There is another common exception related to file handling: SecurityException. Many constructors or methods will throw a SecurityException if the invoking application does not have permission to access a file or perform a specific operation. You will need to handlethis exception in a manner appropriate to your application. For simplicity, the examples in this chapter do not handle security exceptions, but it may be necessary for your applications to do so.
Because so many constructors and methods can generate an IOException, it is not uncommon to see code that simply wraps all I/O operations within a single try block and then catches any IOException that may occur. While adequate for experimenting with file I/O or possibly for simple utility programs that are for your own personal use, this approach is not usually suitable for commercial code. This is because it does not let you easily deal individually with each potential error. Instead, for detailed control, it is better to put each operation within its own try block. This way, you can precisely report and respond to the error that occurred. This is the approach demonstrated by the examples in this chapter.
Another way that IOExceptions are sometimes handled is by throwing them out of the method in which they occur. To do this you must include a throws IOException clause in the method’s declaration. This approach is fine in some cases, because it reports an I/O failure back to the caller. However, in other situations it is a dissatisfying shortcut because it causes all users of the method to handle the exception. The examples in this chapter do not use this approach. Rather, they handle all IOExceptions explicitly. This allows each error handler to report precisely the error that occurred.
If you do handle IOExceptions by throwing them out of the method in which they occur, you must take extra care to close any files that have been opened by the method. The easiest way to do this is to wrap your method’s code in a try block and then use a finally clause to close the files(s) prior to the method returning.
In the examples in this chapter, any I/O exceptions that do occur are handled by simply displaying a message. While this approach is acceptable for the example programs, real applications will usually need to provide a more sophisticated response to an I/O error. For example, you might want to give the user the ability to retry the operation, specify an alternative operation, or otherwise gracefully handle the problem. Preventing the loss or corruption of data is a primary goal. Part of being a great programmer is knowing how to effectively manage the things that might go wrong when an I/O operation fails.

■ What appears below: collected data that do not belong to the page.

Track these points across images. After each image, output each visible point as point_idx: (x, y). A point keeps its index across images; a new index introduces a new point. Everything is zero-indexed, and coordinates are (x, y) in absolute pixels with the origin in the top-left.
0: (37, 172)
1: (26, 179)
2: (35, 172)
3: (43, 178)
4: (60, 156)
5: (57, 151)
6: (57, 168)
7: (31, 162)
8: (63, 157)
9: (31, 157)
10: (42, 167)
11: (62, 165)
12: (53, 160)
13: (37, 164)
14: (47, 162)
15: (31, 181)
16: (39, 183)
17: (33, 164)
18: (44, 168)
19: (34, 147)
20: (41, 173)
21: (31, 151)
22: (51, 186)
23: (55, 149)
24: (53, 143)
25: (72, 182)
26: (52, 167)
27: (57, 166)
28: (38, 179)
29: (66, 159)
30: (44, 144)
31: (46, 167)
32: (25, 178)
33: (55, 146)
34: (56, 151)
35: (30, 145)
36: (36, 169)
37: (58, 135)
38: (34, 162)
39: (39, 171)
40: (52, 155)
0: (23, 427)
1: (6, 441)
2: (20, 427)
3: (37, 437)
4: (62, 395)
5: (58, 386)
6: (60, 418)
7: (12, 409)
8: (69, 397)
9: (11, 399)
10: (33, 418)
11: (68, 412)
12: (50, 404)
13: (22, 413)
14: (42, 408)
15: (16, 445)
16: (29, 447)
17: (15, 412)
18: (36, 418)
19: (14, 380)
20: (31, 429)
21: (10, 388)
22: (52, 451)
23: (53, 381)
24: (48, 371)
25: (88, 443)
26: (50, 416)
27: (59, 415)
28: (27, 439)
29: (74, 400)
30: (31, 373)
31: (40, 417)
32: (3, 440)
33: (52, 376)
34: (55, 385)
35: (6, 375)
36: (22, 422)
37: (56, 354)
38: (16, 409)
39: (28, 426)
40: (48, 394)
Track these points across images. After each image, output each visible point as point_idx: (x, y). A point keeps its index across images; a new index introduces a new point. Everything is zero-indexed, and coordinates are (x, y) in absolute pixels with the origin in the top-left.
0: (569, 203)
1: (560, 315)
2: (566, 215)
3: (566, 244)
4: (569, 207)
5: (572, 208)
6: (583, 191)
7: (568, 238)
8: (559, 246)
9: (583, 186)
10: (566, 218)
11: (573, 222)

One final point: a common mistake that occurs when handling files is forgetting to close a file when you are done with it. Open files use system resources. Thus, there are limits to the
number of files that can be open at any one time. Closing a file also ensures that any data written to the file is actually written to the physical device. Therefore, the rule is very simple: if you open a file, close the file. Although files are typically closed automatically when an application ends, it’s best not to rely on this because it can lead to sloppy programming and bad habits. It is better to explicitly close each file, properly handling any exceptions that might occur. For this reason, all files are explicitly closed by the examples in this chapter, even when the program is ending.